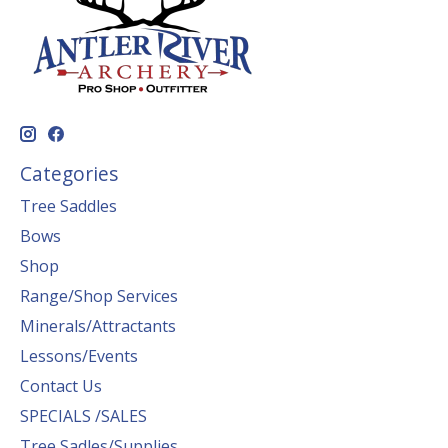
Categories
Tree Saddles
Bows
Shop
Range/Shop Services
Minerals/Attractants
Lessons/Events
Contact Us
SPECIALS /SALES
Tree Sadles/Supplies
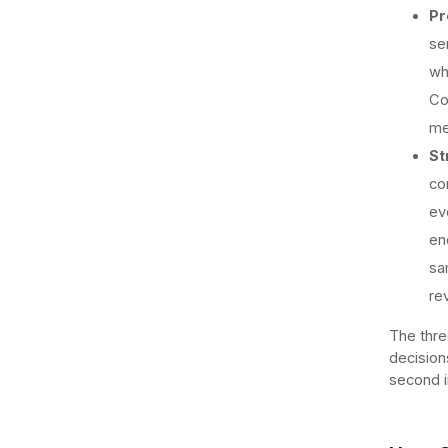
Pr
se
wh
Co
me
St
co
ev
en
sa
re
The thre
decision
second i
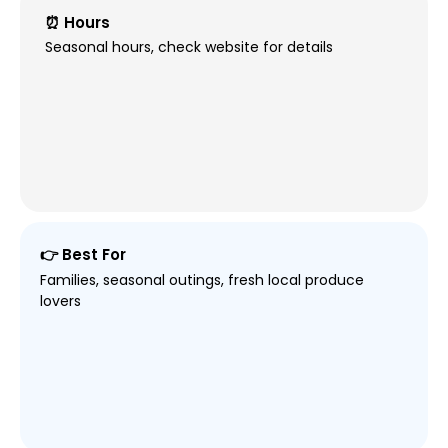
⏰ Hours
Seasonal hours, check website for details
👉 Best For
Families, seasonal outings, fresh local produce
lovers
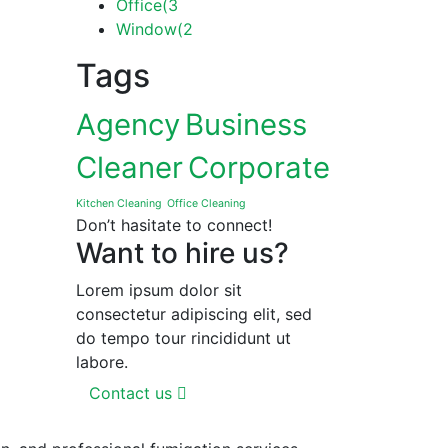
Office
(3
Window
(2
Tags
Agency
Business
Cleaner
Corporate
Kitchen Cleaning
Office Cleaning
Don’t hasitate to connect!
Want to hire us?
Lorem ipsum dolor sit
consectetur adipiscing elit, sed
do tempo tour rincididunt ut
labore.
Contact us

○ ○ ○ ○

## Exercise brief
Give the listing above again with every "Shop" swapped for "Store" and nothing else changed. Leave out the pictures.

## Problem solution
Categories
Tree Saddles
Bows
Store
Range/Store Services
Minerals/Attractants
Lessons/Events
Contact Us
SPECIALS /SALES
Tree Sadles/Supplies
Pr
se
wh
Co
me
St
co
ev
en
sa
re
The thre
decision
second i
⏰ Hours
Seasonal hours, check website for details
👉 Best For
Families, seasonal outings, fresh local produce
lovers
Office
(3
Window
(2
Tags
Agency
Business
Cleaner
Corporate
Kitchen Cleaning
Office Cleaning
Don’t hasitate to connect!
Want to hire us?
Lorem ipsum dolor sit
consectetur adipiscing elit, sed
do tempo tour rincididunt ut
labore.
Contact us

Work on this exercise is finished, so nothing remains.